'''

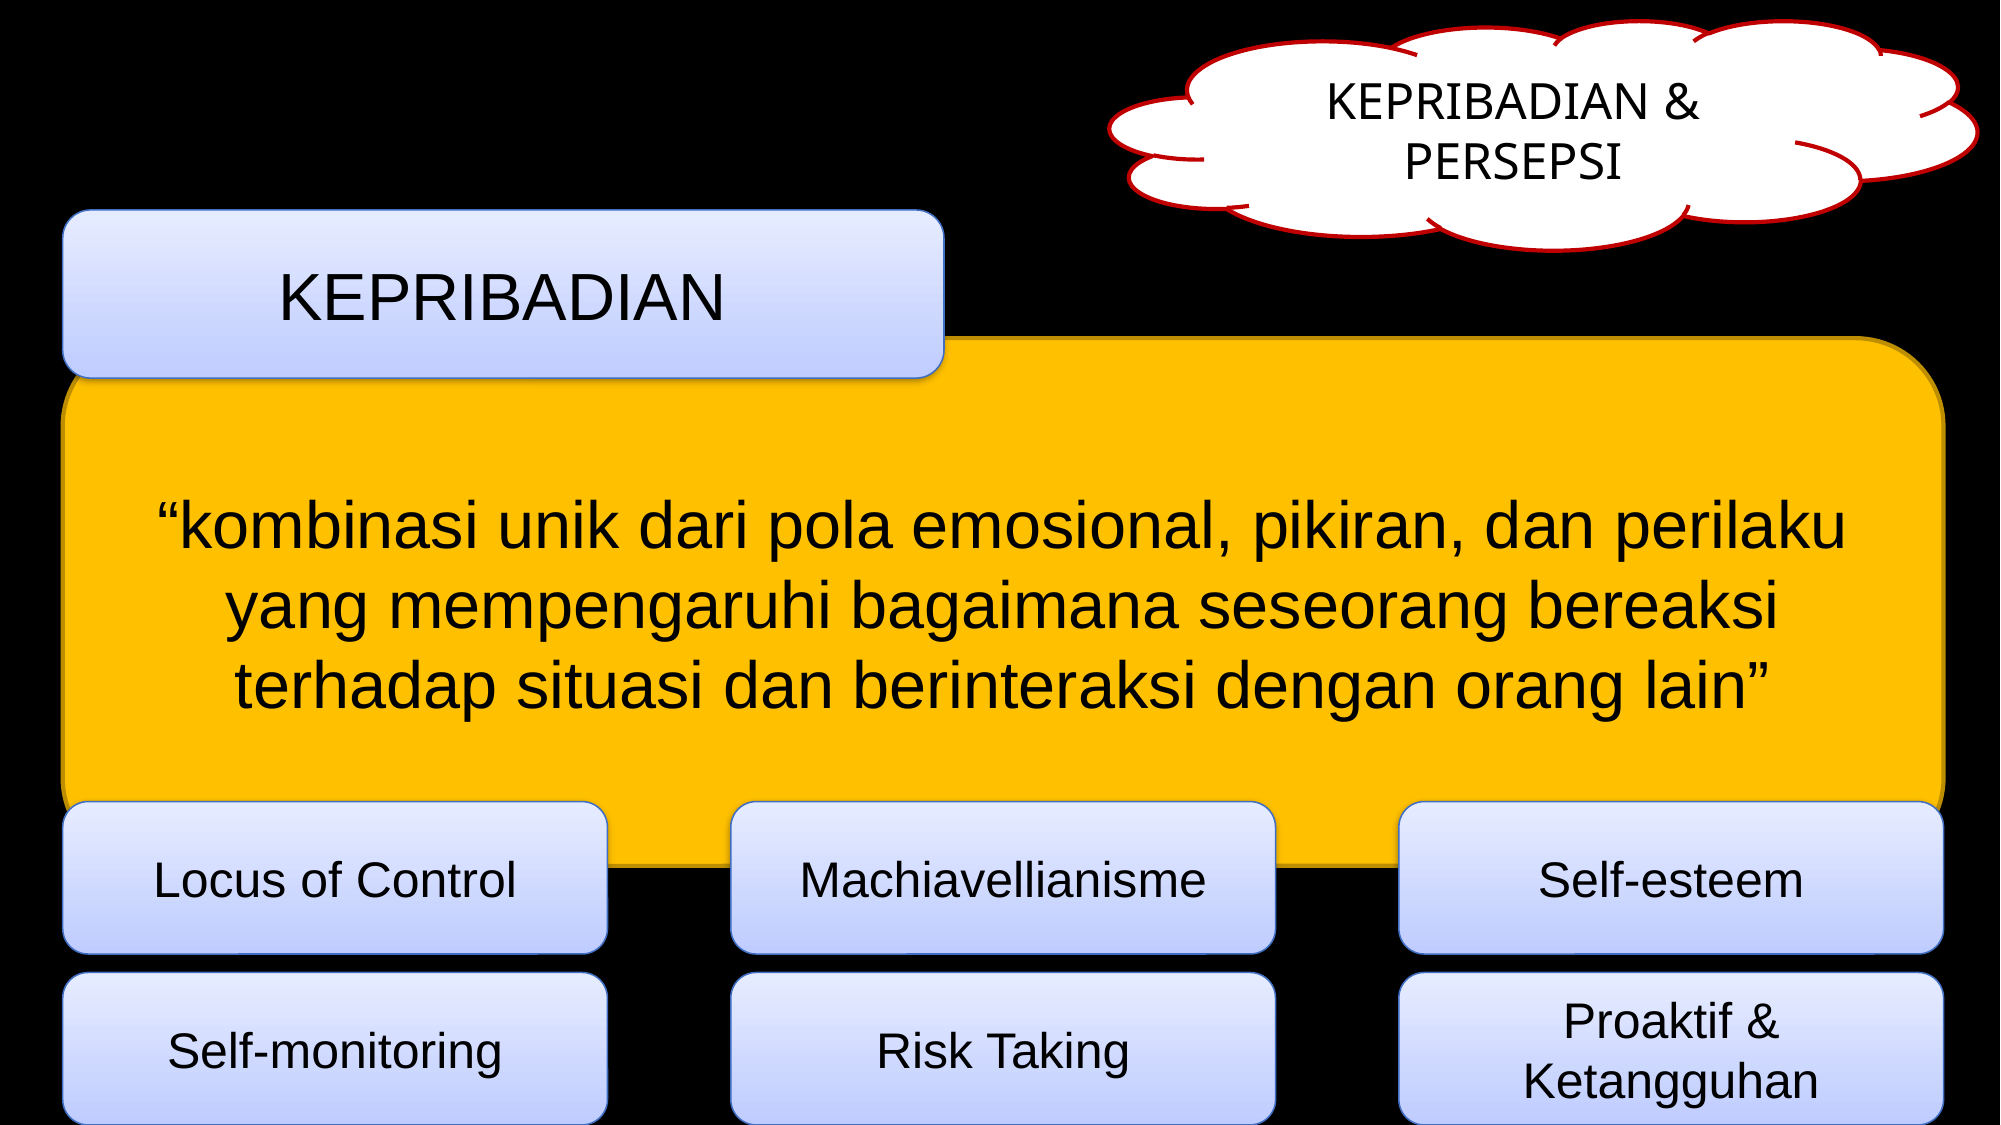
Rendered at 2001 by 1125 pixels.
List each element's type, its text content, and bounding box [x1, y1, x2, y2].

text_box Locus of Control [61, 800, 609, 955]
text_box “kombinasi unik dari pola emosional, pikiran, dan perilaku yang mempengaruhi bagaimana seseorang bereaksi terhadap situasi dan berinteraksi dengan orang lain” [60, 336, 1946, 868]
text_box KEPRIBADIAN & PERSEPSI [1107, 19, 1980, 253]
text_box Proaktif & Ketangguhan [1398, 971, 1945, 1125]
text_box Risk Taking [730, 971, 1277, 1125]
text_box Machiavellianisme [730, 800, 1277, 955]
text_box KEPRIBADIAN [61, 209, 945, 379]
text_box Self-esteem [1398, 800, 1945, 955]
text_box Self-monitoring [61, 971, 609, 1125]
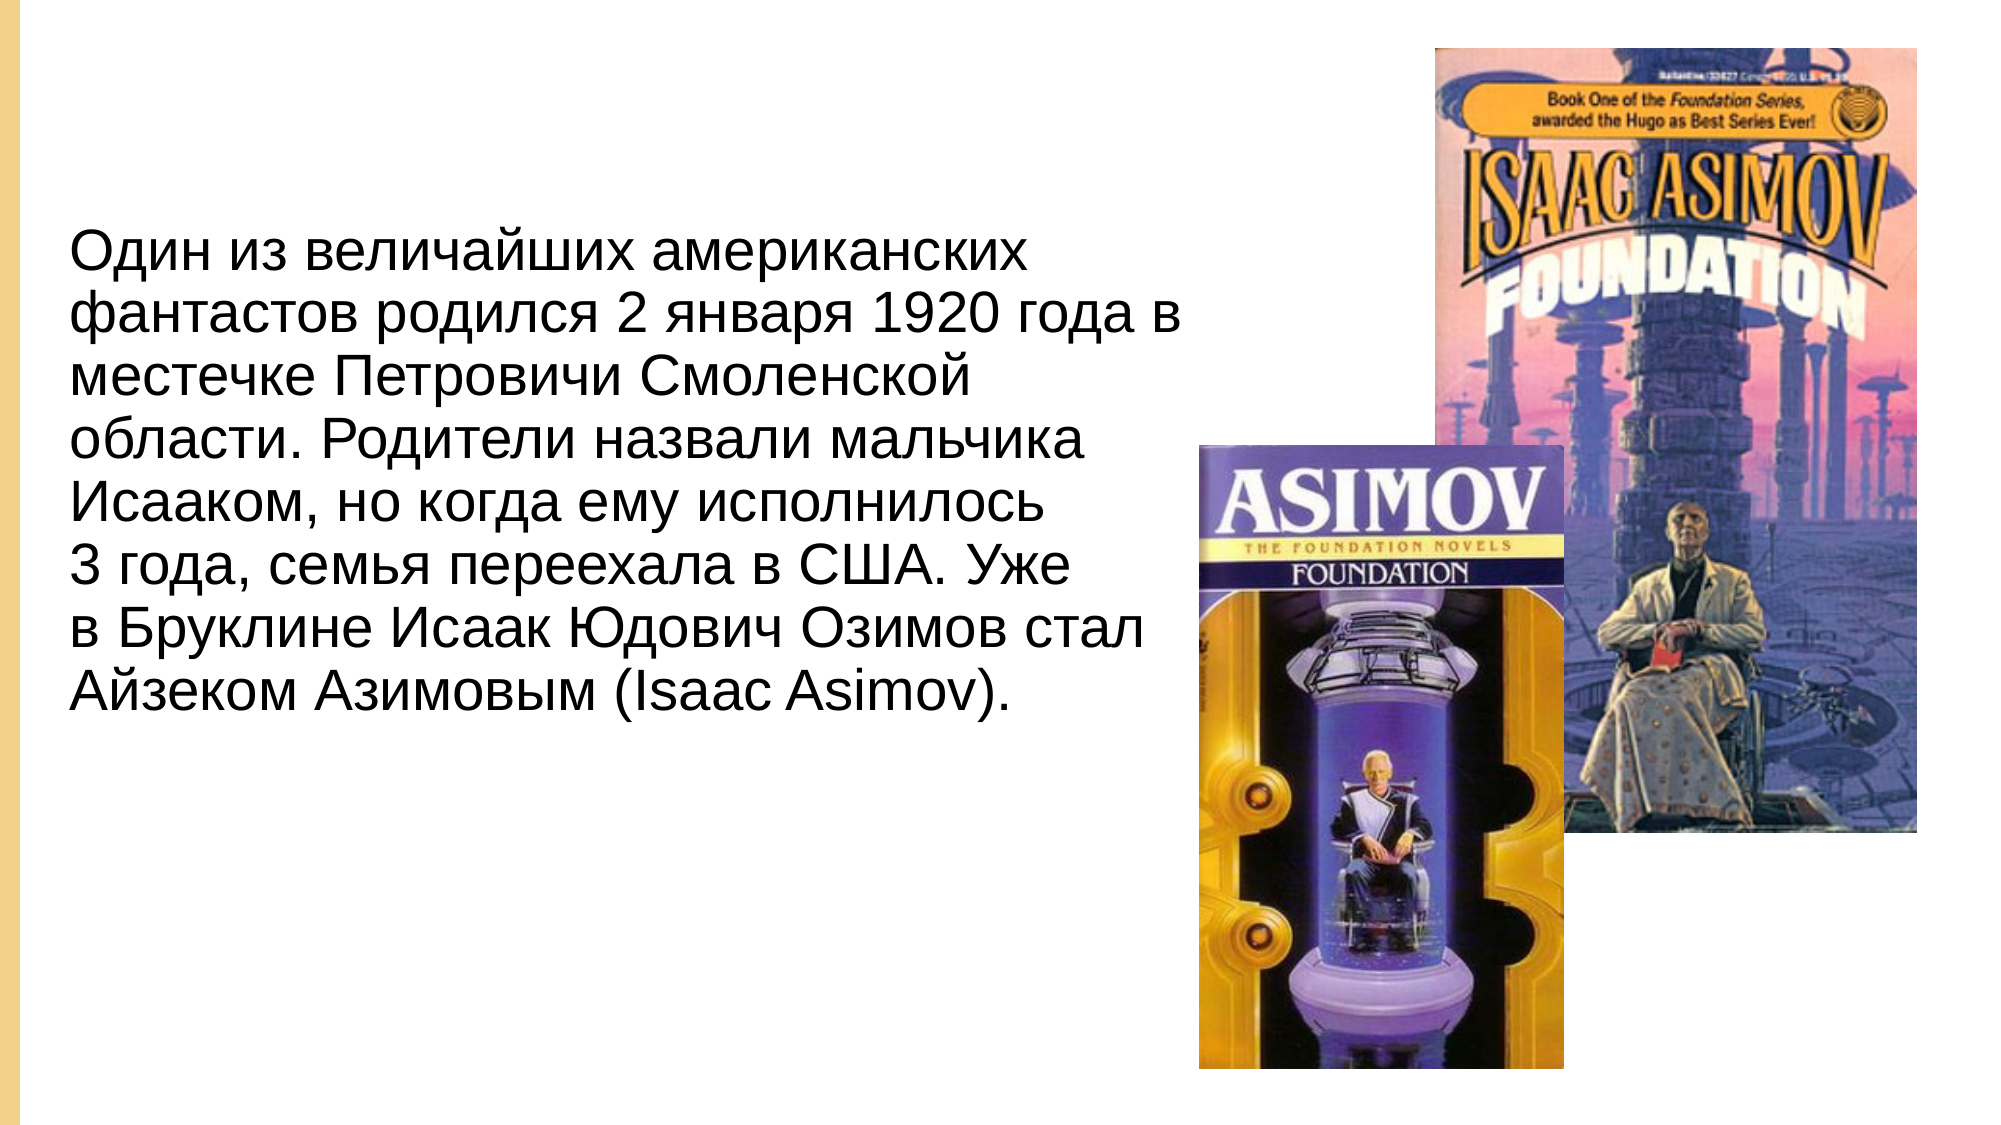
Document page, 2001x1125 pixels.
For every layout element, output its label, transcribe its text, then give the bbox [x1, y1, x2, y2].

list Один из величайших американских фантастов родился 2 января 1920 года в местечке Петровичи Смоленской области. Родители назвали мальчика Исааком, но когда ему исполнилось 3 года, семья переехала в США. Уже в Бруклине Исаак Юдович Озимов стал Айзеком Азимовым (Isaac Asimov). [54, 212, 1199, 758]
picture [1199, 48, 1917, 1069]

'''
'''

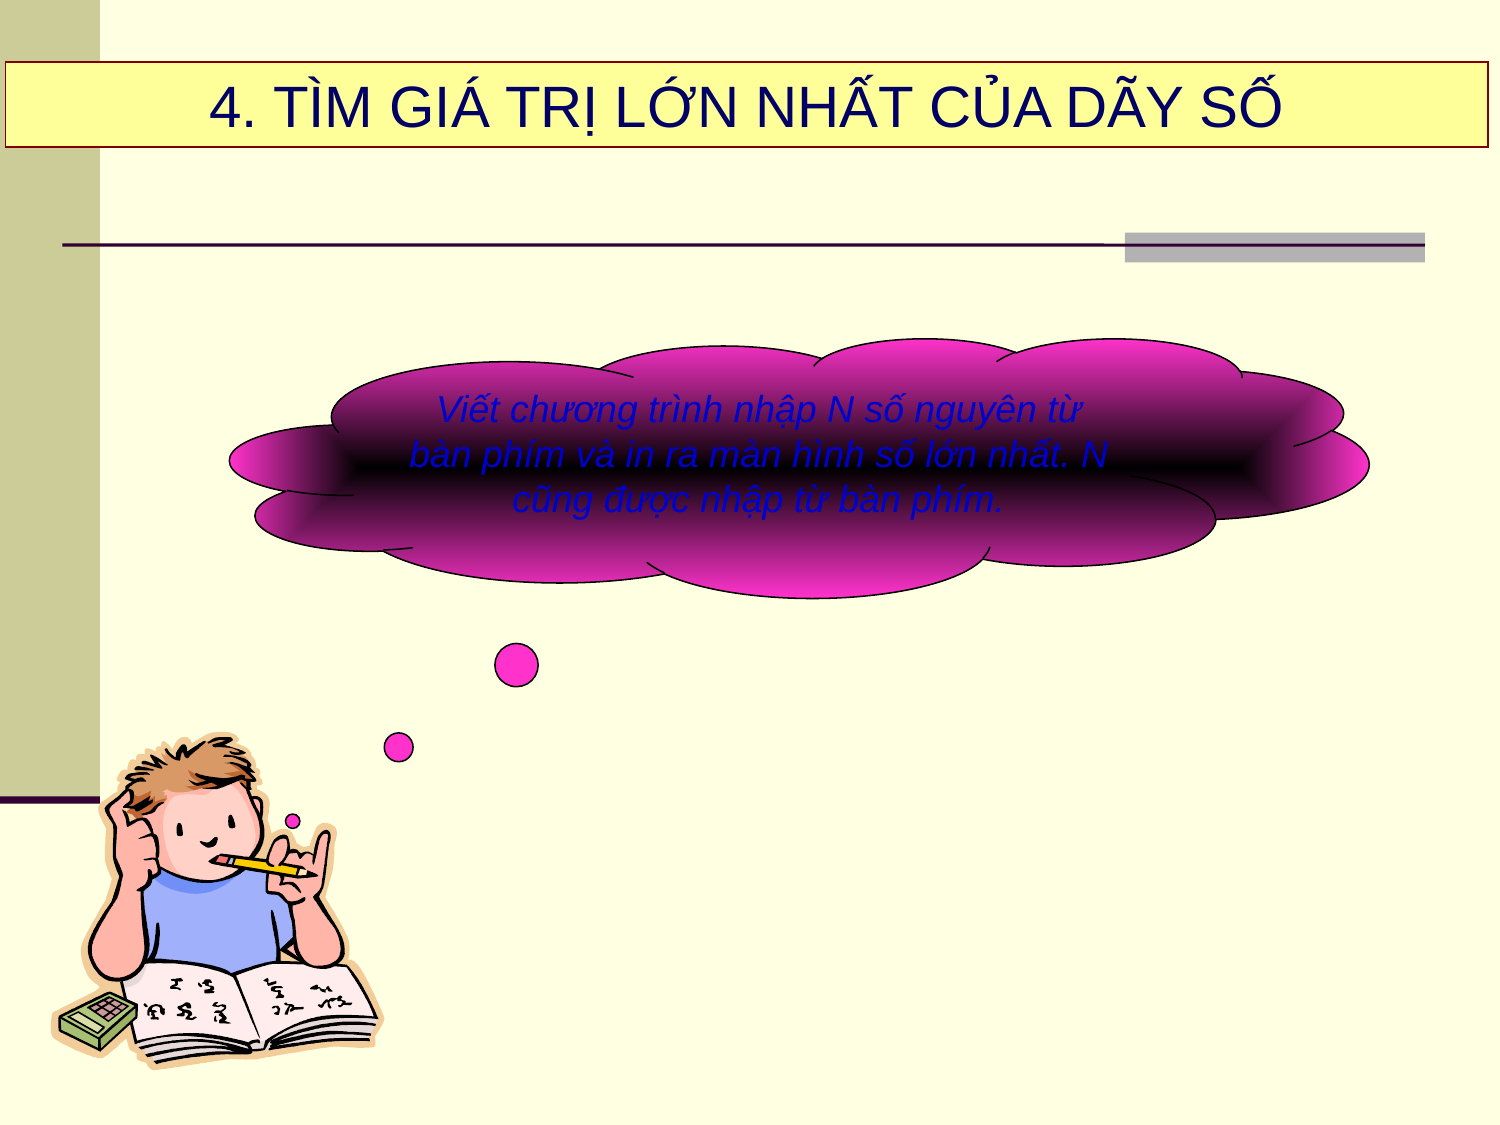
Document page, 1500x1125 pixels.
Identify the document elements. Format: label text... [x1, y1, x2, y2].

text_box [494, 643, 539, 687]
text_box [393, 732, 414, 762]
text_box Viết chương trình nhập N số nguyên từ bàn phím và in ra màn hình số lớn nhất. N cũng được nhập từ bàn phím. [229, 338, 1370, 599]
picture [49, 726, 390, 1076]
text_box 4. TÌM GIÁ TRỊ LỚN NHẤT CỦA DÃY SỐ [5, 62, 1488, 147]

'''

### What you will do
Go through the listing above, count the lines that contain "page", and state that number alone.

### Answer to this problem
2